I was saddened by the news of true Renaissance man Hans-Uno Bengtsson’s recent, untimely death. Dr. Bengtsson was a Swedish physicist, the author of many books, and a translator from English to Swedish and from Danish to Swedish. He also liked to fly planes, ride motorcycles, and lecture all over the country on a variety of topics, and he was active in many organizations, including one focused on the author Fritiof Nilsson Piraten. He was a member of the Långaryd family, which is listed in the Guinness Book of World Records as being the world’s largest charted family, with at least 149,000 members.
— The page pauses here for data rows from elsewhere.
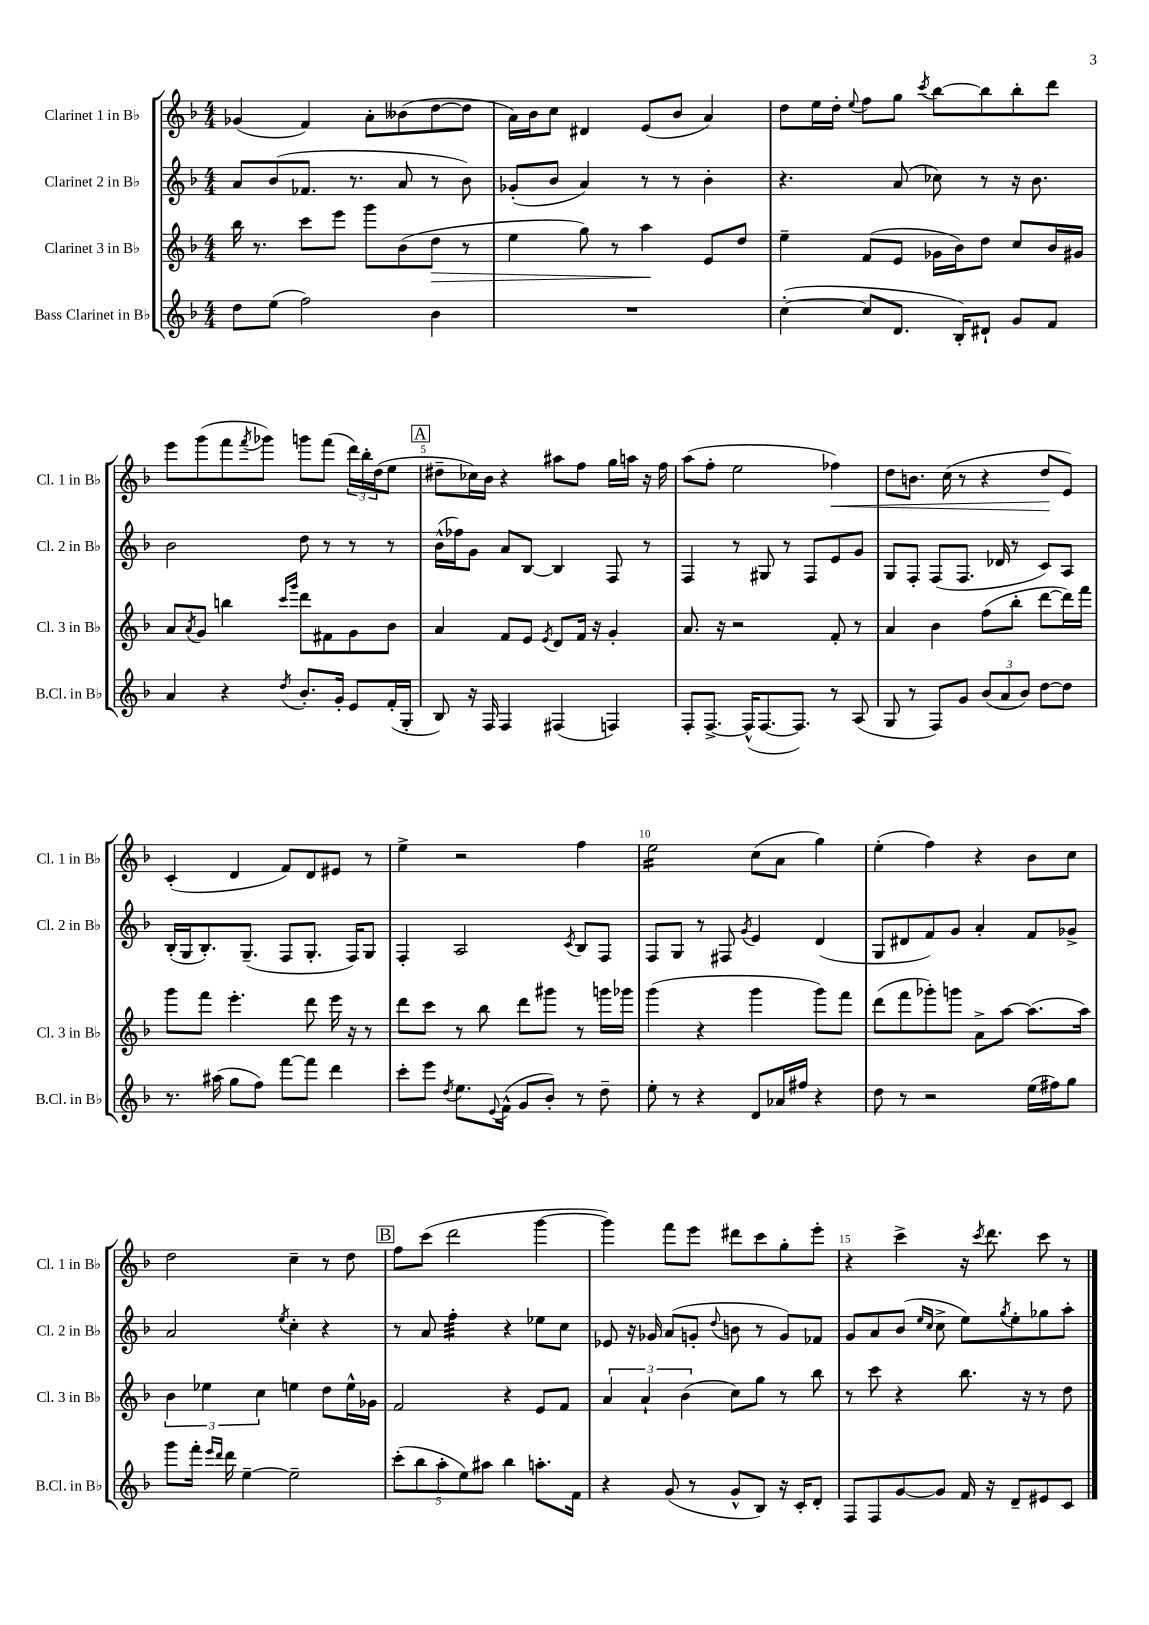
<<
\new StaffGroup <<
\new Staff = "s0" \with { instrumentName = "Clarinet 1 in Bb" shortInstrumentName = "Cl. 1 in Bb" } {
    \clef treble \key f \major \numericTimeSignature \time 4/4
    ges'4( f'4) a'8-. beses'8( d''8~ d''8 |
    a'16) bes'16 c''8 dis'4 e'8( bes'8 a'4) |
    d''8 e''16 d''16-. \appoggiatura { e''8 } f''8 g''8 \acciaccatura { c'''8 } bes''8~ bes''8 bes''8-. d'''8 |
    e'''8 g'''8( f'''8 \acciaccatura { f'''8 } ges'''8) g'''8 f'''8( \tuplet 3/2 { d'''16) bes''16-. d''16( } e''8 |
    \mark \markup { \box "A" } dis''8-- ces''16) bes'16 r4 ais''8 f''8 g''16 a''16 r16 f''16 |
    a''8( f''8-. e''2 fes''4\<) |
    d''8 b'8. c''16( r8 r4 d''8\! e'8) |
    c'4-.( d'4 f'8) d'8 eis'8 r8 |
    e''4-> r2 f''4 |
    e''2:16 c''8( a'8 g''4) |
    e''4-.( f''4) r4 bes'8 c''8 |
    d''2 c''4-- r8 d''8 |
    \mark \markup { \box "B" } f''8 c'''8( d'''2 g'''4~ |
    g'''4) f'''8 e'''8 dis'''8 c'''8 g''8-. e'''8-. |
    r4 c'''4-> r16 \acciaccatura { c'''8 } d'''8. c'''8 r8 \bar "|." |
}
\new Staff = "s1" \with { instrumentName = "Clarinet 2 in Bb" shortInstrumentName = "Cl. 2 in Bb" } {
    \clef treble \key f \major \numericTimeSignature \time 4/4
    a'8 bes'8( fes'8. r8. a'8 r8 bes'8) |
    ges'8-.( bes'8 a'4) r8 r8 bes'4-. |
    r4. a'8( ces''8) r8 r16 bes'8. |
    bes'2 d''8 r8 r8 r8 |
    \mark \markup { \box "A" } bes'16-^( fes''16) g'8 a'8 bes8~ bes4 f8 r8 |
    f4 r8 gis8 r8 f8 e'8 g'8 |
    g8 f8-. f8( f8. des'16 r8 c'8) a8 |
    bes16-.( g16 bes8.-.) g8.--( f8 g8.-. f16) g8 |
    f4-. a2 \acciaccatura { c'8 } bes8 f8 |
    f8 g8 r8 fis8 \acciaccatura { g'8 } e'4 d'4( |
    g8 dis'8 f'8) g'8 a'4-. f'8 ges'8-> |
    a'2 \acciaccatura { e''8 } c''4-. r4 |
    \mark \markup { \box "B" } r8 a'8 f''4:32-. r4 ees''8 c''8 |
    ees'8 r16 ges'16 a'8( g'8-. \appoggiatura { d''8 } b'8 r8 g'8) fes'8 |
    g'8 a'8 bes'8( \grace { e''16 c''16 } c''8-> e''8) \acciaccatura { g''8 } e''8-. ges''8 a''8-. \bar "|." |
}
\new Staff = "s2" \with { instrumentName = "Clarinet 3 in Bb" shortInstrumentName = "Cl. 3 in Bb" } {
    \clef treble \key f \major \numericTimeSignature \time 4/4
    bes''16 r8. c'''8 e'''8 g'''8 bes'8( d''8\> r8 |
    e''4 g''8) r8 a''4\! e'8 d''8 |
    e''4-- f'8( e'8 ges'16 bes'16) d''8 c''8 bes'16 gis'16 |
    a'8 \acciaccatura { a'8 } g'8 b''4 \grace { c'''16 g'''16 } d'''8 fis'8 g'8 bes'8 |
    \mark \markup { \box "A" } a'4 f'8 e'8 \acciaccatura { e'8 } d'8 f'16 r16 g'4-. |
    a'8. r16 r2 f'8-. r8 |
    a'4 bes'4 f''8( bes''8-. d'''8~ d'''16) f'''16 |
    g'''8 f'''8 e'''4.-. d'''8 e'''16 r16 r8 |
    d'''8 c'''8 r8 bes''8 d'''8 gis'''8 r8 g'''16 ges'''16 |
    g'''4( r4 g'''4 g'''8) f'''8 |
    d'''8( f'''8 ges'''8-.) g'''8 a'8-> a''8~ a''8.( a''16) |
    \tuplet 3/2 { bes'4 ees''4 c''4 } e''4 d''8 e''16-^ ges'16 |
    \mark \markup { \box "B" } f'2 r4 e'8 f'8 |
    \tuplet 3/2 { a'4 a'4-! bes'4( } c''8) g''8 r8 bes''8 |
    r8 c'''8 r4 bes''8. r16 r8 d''8 \bar "|." |
}
\new Staff = "s3" \with { instrumentName = "Bass Clarinet in Bb" shortInstrumentName = "B.Cl. in Bb" } {
    \clef treble \key f \major \numericTimeSignature \time 4/4
    d''8 e''8( f''2) bes'4 |
    R1 |
    c''4~-.( c''8 d'8. bes16-.) dis'8-! g'8 f'8 |
    a'4 r4 \acciaccatura { d''8 } bes'8.-. g'16-. e'8 f'16-.( g16-. |
    \mark \markup { \box "A" } bes8) r16 f16 f4 fis4( f4) |
    f8-. f8.~-> f16-^( f8.~ f8.) r8 a8( |
    g8 r8 f8) g'8 \tuplet 3/2 { bes'8( a'8 bes'8) } d''8~ d''8 |
    r8. ais''16( g''8 f''8) f'''8~ f'''8 d'''4 |
    c'''8-. e'''8 \acciaccatura { d''8 } e''8. \appoggiatura { e'8 } f'16-^( g'8 bes'8-.) r8 d''8-- |
    e''8-. r8 r4 d'8 aes'16 fis''16 r4 |
    d''8 r8 r2 e''16( fis''16) g''8 |
    g'''8 f'''16-. \grace { e'''16 d'''16 } d'''16 e''4~-- e''2-- |
    \mark \markup { \box "B" } \tuplet 5/4 { c'''8-.( bes''8 a''8-. e''8) ais''8 } bes''4 a''8.-. f'16 |
    r4 g'8( r8 g'8-^ bes8) r16 c'16-. d'8-. |
    f8 f8 g'8~ g'8 f'16 r16 d'8-- eis'8 c'8 \bar "|." |
}
>>
>>
\layout { \context { \Score \override BarNumber.break-visibility = ##(#f #t #t) barNumberVisibility = #(every-nth-bar-number-visible 5) } }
Many people spoke about the enthusiasm and care Dr. Bengtsson brought to his teaching. I was lucky enough to hear him lecture several times when I lived in Sweden, and he was always entertaining and energetic, and able to make any topic fascinating and easy to understand. I watched him walk on hot coals and I also watched him lie on a bed of nails while an assistant placed bricks on him and then hit the bricks with a hammer! Dr. Bengtsson did all this in order to explain physics in a way accessible to everyone. He certainly caught people’s attention!
I also had an interesting personal experience with him. One day, I’d been teaching in Lund, in southern Sweden, the same city where Dr. Bengtsson was a professor at the university. We both got on the train in Lund and he sat a few seats away from me. At the next stop, in Landskrona, right before the doors closed again, I saw that he suddenly rushed off the train, as though he had forgotten he was supposed to get off there. Unfortunately, he left his backpack behind. He owned a very unusually shaped backpack and it was, I’d say, as much a signature for him as his all-black clothing, including his leather pants and his Dr. Martens boots. So I was sure it was his bag and that he’d accidentally left it on the train in his confusion.
The next stop was Helsingborg, where I lived. I waited a few moments to see if anyone else would claim the bag, but finally I took it, ignoring the curious looks I got (after all, I already had my own backpack, and it did seem odd that I went over to another seat and took a second bag that clearly was not mine; no one said anything, however). So I took his bag home with me and I got my partner – who had had Dr. Bengtsson as a professor in several physics courses – to send him an e-mail, explaining what had happened.
The next day, my partner received a relieved reply. Apparently the professor had many important papers and other items in his bag and thus it meant a lot to him not to have lost it all. A couple of days later, Dr. Bengtsson was in Helsingborg and I went to the train station to meet him. I gave him his backpack and was very surprised when he expressed his gratitude and then handed me two bottles of Veuve Clicquot champagne and a big box of chocolates. All I’d done was return his bag – I certainly didn’t expect such generosity. But he was known for his interest in good food and wine, and it makes sense that he’d want to share that with others whenever he could.
A Swedish database lists Dr. Bengtsson as the writer or translator of over one hundred texts. He was the author of physics textbooks as well as of many popular books, including ones on the physics of cooking, physics and alcoholic spirits, physics and flying, Sherlock Holmes, a couple of books about physics for children (based, apparently, on his own two children), and much more. He also translated both popular scientific books and fiction, including works by Murray Gell-Mann, Lee Smolin, Brian Green, Stephen Hawking, Lawrence Krauss, Stephen Fry, Robert van Gulik, Jill Paton Walsh, and others. An article I read about him mentioned how he enjoyed the challenge of finding just the right Swedish costume for each book.
Hans-Uno Bengtsson was an extremely productive and curious person, and his example is an inspiration.